Having all that money, property and historical access to power makes the Church of England look like a champagne socialist at very best. Why not give it all up and find another way to be? Why not do the single most radical thing in the history of the Church? I know, it’s silly of me. Just a thought. How naive. Best concentrate on the other five then, because it really is time for the Church to stop making a complete and utter fool of itself over money.

Published by Cole Moreton

Award-winning interviewer, writer and broadcaster.

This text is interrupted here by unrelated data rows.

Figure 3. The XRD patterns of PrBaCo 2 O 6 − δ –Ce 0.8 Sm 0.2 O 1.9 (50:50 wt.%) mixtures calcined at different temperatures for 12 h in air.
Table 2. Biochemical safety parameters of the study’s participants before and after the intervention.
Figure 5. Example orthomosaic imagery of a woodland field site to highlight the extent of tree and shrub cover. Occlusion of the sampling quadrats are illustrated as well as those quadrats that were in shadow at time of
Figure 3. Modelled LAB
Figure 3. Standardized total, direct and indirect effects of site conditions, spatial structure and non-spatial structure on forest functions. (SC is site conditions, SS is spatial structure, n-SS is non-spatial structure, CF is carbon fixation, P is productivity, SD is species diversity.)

5 thoughts on “Five ways for the Church of England to stop making a complete and utter fool of itself over money

  1. Let me get this straight – you criticise the church for making a claim that is undermined immediately, then you write 6 things when you have promised 5? Why should we take you seriously? 😉 Perhaps because we understand that you don’t have to be perfect or even consistent before making a point that needs to be made. Agreed, it makes sense to get your ducks in a row first. And it is way less embarrassing. But the reality is the church is acting out its claims far more than it is failing to act them out, and these failures do not invalidate the points being made. This article (thanks Church Mouse) helps to give perspective: http://www.churchtimes.co.uk/articles/2014/27-june/news/uk/c-of-e-dioceses-take-to-heart-the-call-for-a-fair-wage. For what it’s worth, I do not think the church is making a complete and utter fool of itself by speaking out. It makes itself vulnerable to criticism, yes, and that criticism is justified. But to suggest that the church’s statement is completely or even mostly at odds with its own position is incorrect.

    1. You don’t have to take me seriously, Harvey. At least not on that point. As your smiley face suggests you know, the number thing was just a silly way of trying to be funny. I agree with you, people should read the Mouse on this as on all subjects.

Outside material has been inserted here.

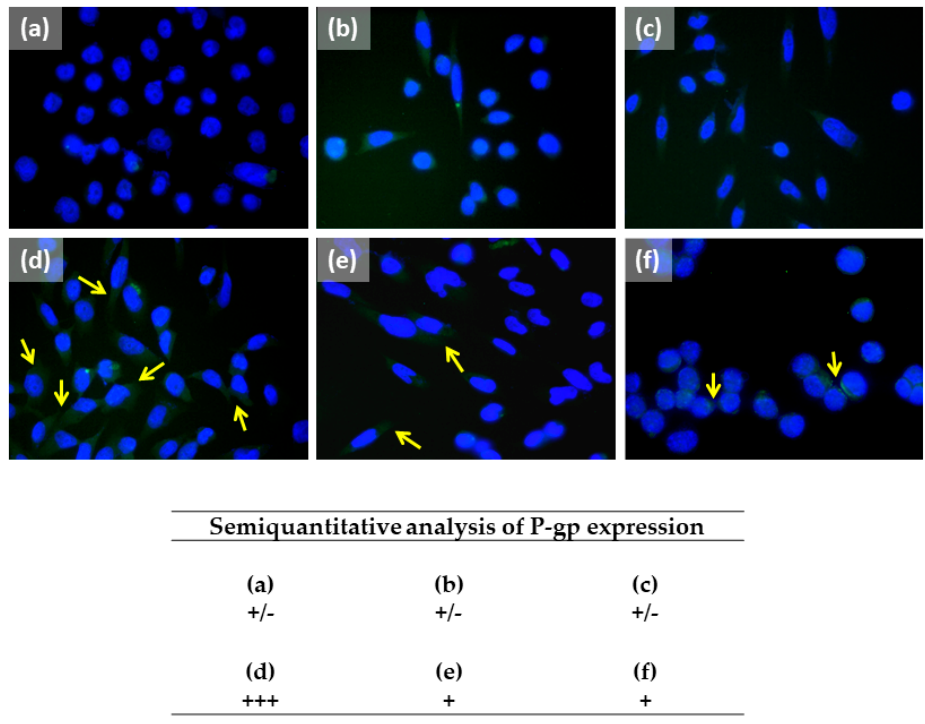
Figure 7. Representative immunofluorescence (IF) images and semiquantitative analysis of P-glycoprotein (P-gp) expression in HepG2 cells (OM 40 × ). The cells were exposed to a short treatment of 2 h with caryophyllane sesquiterpenes (50 µ M), doxorubicin (20 µ M) or their combination, then fixed by methanol. Yellow arrows indicate the presence of P-gp protein. ( a ) Vehicle control (EtOH 1 % v / v ). ( b ) β -Caryophyllene. ( c ) β -Caryophyllene oxide. ( d ) Doxorubicin. ( e ) Combination of doxorubicin and β -caryophyllene. ( f ) Combination of doxorubicin and β -caryophyllene oxide. The semiquantitative analysis has been carried out (four fields for each treatment) using a previous published grading system [31]: 0%–5% = negative; 6%–10% = +/ − ; 11%–30% = + ; 31%–60% = ++ ; > 61% = +++.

  2. It is not only on Money that the church does this. Here in Manchester, the Cathedral has tried to take a lead by hosting meetings aimed at tackling hate crime, but doesn’t seem to realise that the churches and its own track record of attacks on women, LGBT folk, its unwillingness to fully engage with other faiths on an equal footing and its recent cooperation with the EDL and BNP make it very hard indeed for many of those who are victims of hate crime to even consider crossing its threshold. Too, there is the denial and cover up around genocide in living memory, child abuse and the contribution to a culture of ignorance and superstition that encourages the murder of children branded as witches and attacks on folk on the basis of their sexuality. Such tendencies will only change when the church examines the beam in its own eye before seeking to remove the speck from anyone else’s.

  3. I can fully understand the CofE making embarrassing mistakes like the Wonga case and now the living wage issue. In a large organisation, these things happen.

    What is completely inexcusable is the CofE then doing nothing about these matters. In the Wonga case, the reaction of the Church Commissioners was to say that their duty was to maximise the return on their investments, and that this took priority over all other considerations. In the current case, the reaction has been to say that it is a matter for individual dioceses and cathedrals.

    Surely the correct response should be to start paying the living wage – or is that too logical for the CofE

    I recall a scandal from decades ago that the CofE owns many brothels in London. I don’t think that anything has been don about this to this day.

  4. Never mind the living wage – the church regularly engages musicians on terms which violate the minimum wage.